■ Tasks to carry out:
**1.** Transcribe the model railroading forum thread from "Welcome aboard Ferd" up to and including "offer here. Welcome.".
**2.** Pick up the model railroading forum thread after its last sentence and keep writing it.

■ Page extract:
# New to the site



## 78ths (Mar 22, 2009)

Hi everyone
I am not new to railroading and am relatively new to the site. Will spend many hours when time allows to go through many of the posts. In currently only model in two scales :
The primary being 7/8n2  (1:13.7) and the other 1:5 scale  (2 foot on 4.75" track and 3 foot on 7.25" track).    I have modeled in all the scales over the years and love
7/8ths more than any other although I find myself constantly resisting the urge to build in Gn15. There is something really appealing about scratch building everything from 
rollingstock to buildings and figures. There are days when I wish I had picked a more conventional scale as doing everything from scratch can be at times a long commitment 
and has its frustrations. Luckily when one strives to finish the project the rewards are great. I will post a lot of my completed projects as time allows, currently trying to get a lot
done for an upcoming Narrow Gauge show in schomberg ontario. 
cheers Ferd


----------



## Dougald (Jan 2, 2008)

Welcome aboard Ferd ... and I as well as many others on this board would love to see pics of your work

Regards ... Doug


----------



## GG (Jan 1, 2009)

Hello Ferd, 

Nice to see another Canuk on this forum... We do have a lot to offer here. Welcome. 

My favorite topic is "Frost heave" .... 


The lads in the south think that I'm having issues with icing and frosting of my drinks. 

LOL


gg


----------



## Torby (Jan 2, 2008)

Pleased to meet you, Ferd!


Wow, you do *large *scale


----------



## GG (Jan 1, 2009)

Ferd, you scale BIG stuff. On 45mm or gauge 1 track? 

Would you happen to have a compartive photo of say a 1:29 or 1:32 beside your 7/8 big scale. I need a point of reference. 


Sorry, not too familiar with your end of modelling ! 


Opportunity to learn. 

thanks


gg


----------



## 78ths (Mar 22, 2009)

Hi GG


The only gauge one 1/32 or 1/24 items I have are a couple of figures, I can photograph them beside one of the 7/8ths figures and that will give  you a good idea of size. Most of the locomotives that get built in 7/8ths are small industrial critters for 45mm track they are either two foot gauge or 600mm gauge prototypes. On 32mm track 18" guage prototypes are modeled.  Once my DHR B unit is completed, I will focus on the SR&RL #23 and the NGG16 Garrat both of which are very large. The SR&RL#23 is battery RC the garrat will be live steam. The DHR engines I am building (different eras) will be - battery RC highly detailed, live steam and coal fired live steam.

■ Dataset excerpt:
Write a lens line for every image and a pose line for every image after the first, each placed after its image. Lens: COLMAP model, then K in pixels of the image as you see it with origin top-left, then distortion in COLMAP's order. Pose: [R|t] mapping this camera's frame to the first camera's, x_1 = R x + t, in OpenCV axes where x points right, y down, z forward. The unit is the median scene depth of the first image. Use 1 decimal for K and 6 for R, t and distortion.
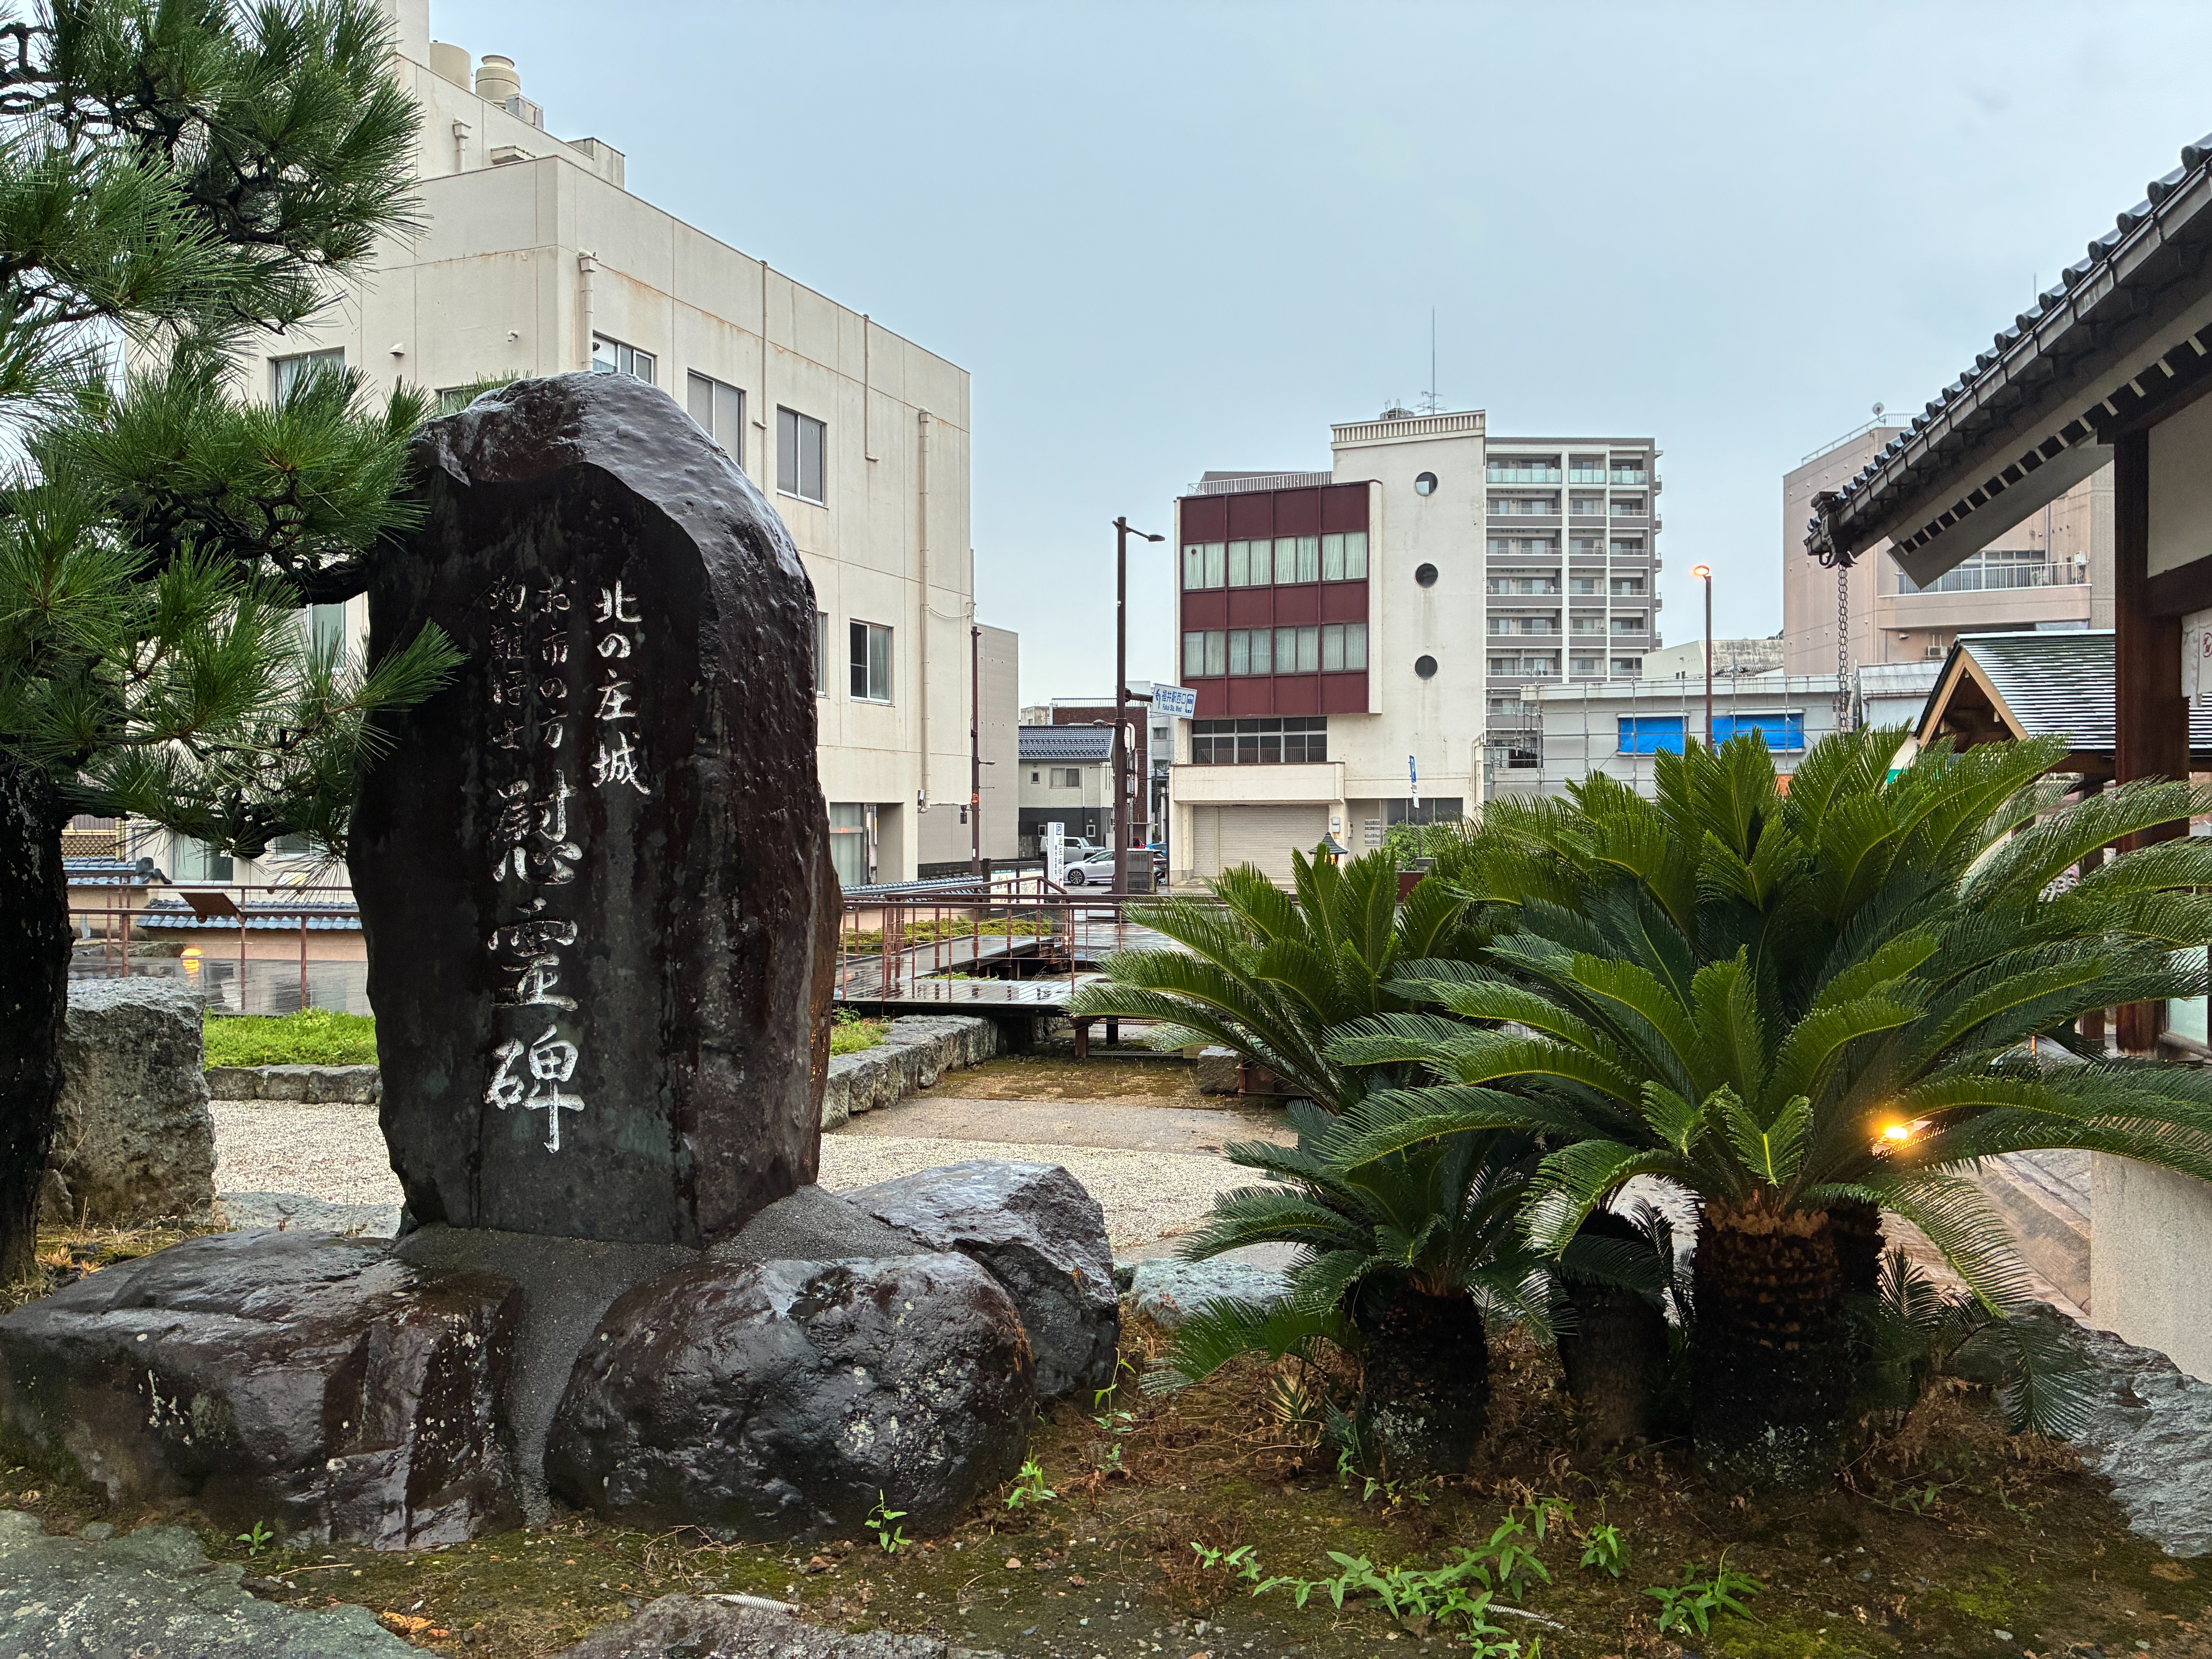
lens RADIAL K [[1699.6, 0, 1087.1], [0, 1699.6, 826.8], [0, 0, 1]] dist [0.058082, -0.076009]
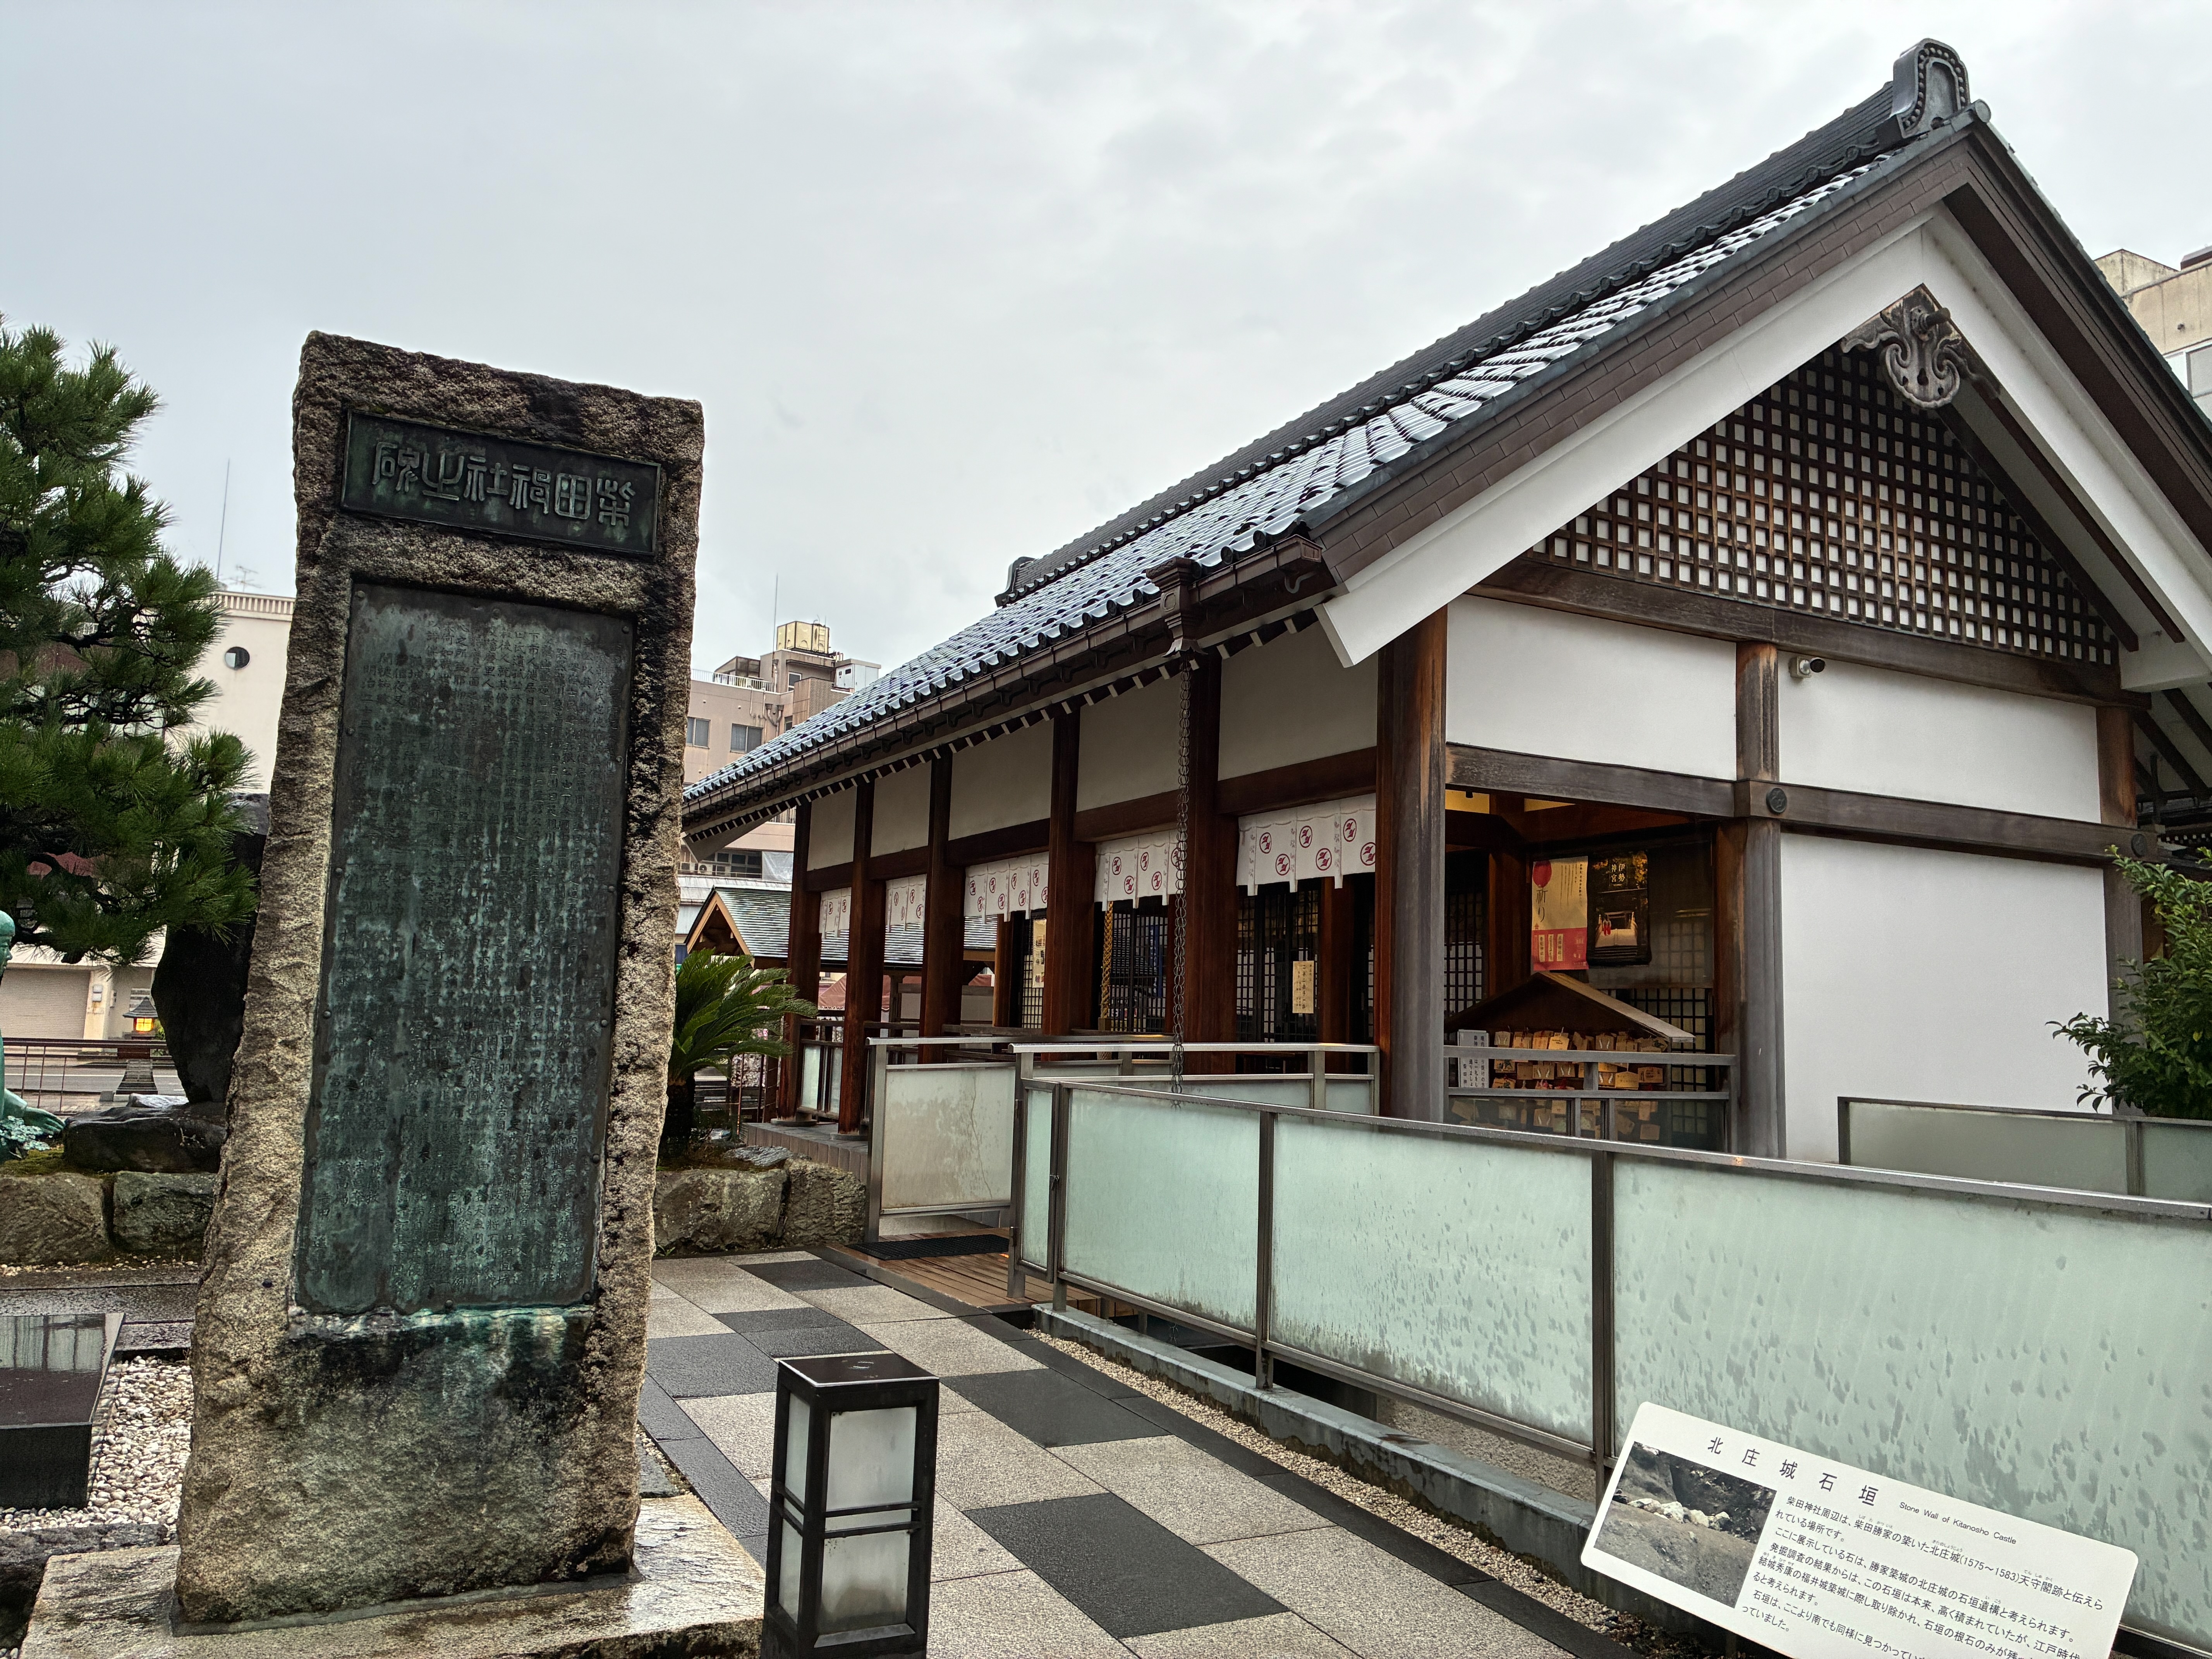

■ Answers:
**1.**
Welcome aboard Ferd ... and I as well as many others on this board would love to see pics of your work

Regards ... Doug


----------



## GG (Jan 1, 2009)

Hello Ferd, 

Nice to see another Canuk on this forum... We do have a lot to offer here. Welcome.

**2.**
To more directly answer your question here is a link that has a great size chart :


http://gold.mylargescale.com/scottychaos/Large-scale-scales2.gif     


Will post the pic of the figures as soon as I can.
cheers Ferd


----------



## GG (Jan 1, 2009)

yes I have that chart and thanks for the perspective. 

So my read would be that 7/8 is "physically" smaller on a 45 mm model track yes? 

I, like others are easily confused. Look forward to further input. 


Regards, 

gg


----------



## 78ths (Mar 22, 2009)

Hi gg


In real life the engines are physically smaller yet  on G scale track the engines are considerably larger. The shay conversion for example would not fit through any G scale bridge or tunnel. The weight of the engine also de-gauged Pete's hand laid track in one of the tight corners (2.5" radius).  What tends to happen is that most of the engines built in 7/8ths are based on existing 16mm or  1/24 scale chassis. This can and does work however you end up building the smallest of the real life engines that ran. ie. Hunslet quarry engines etc...  these were incredibly small engines in real life. Even the maine Forneys barely have room on the cab floor for two people, it is so tight the engineer spends a lot of time hanging out the window just to stay cool. This same tiny engine built in 7/8ths scale measures close to ten inches high and almost 30 inches long. The engines also tend to weigh a lot more as every detail is considerably larger. This may help you picture it better, a 1/32 scale engine built in 7/8ths scale would run on 4.75" gauge track and would easily pull 10 -15 adults depending on the size of the original.   


This may help here is a photo of maine rolling stock (2 foot gauge) built in 7/8ths scale to run on G gauge  track.  The large boxcar is also built in 7/8ths scale and is a model of a mainline boxcar - hope this helps


cheers Ferd


----------



## GG (Jan 1, 2009)

WOW.... 

I am currently 45MM and 1:32

I have a place in north Quebec ( south of Mont Tremblant) that needs this bigger stuff...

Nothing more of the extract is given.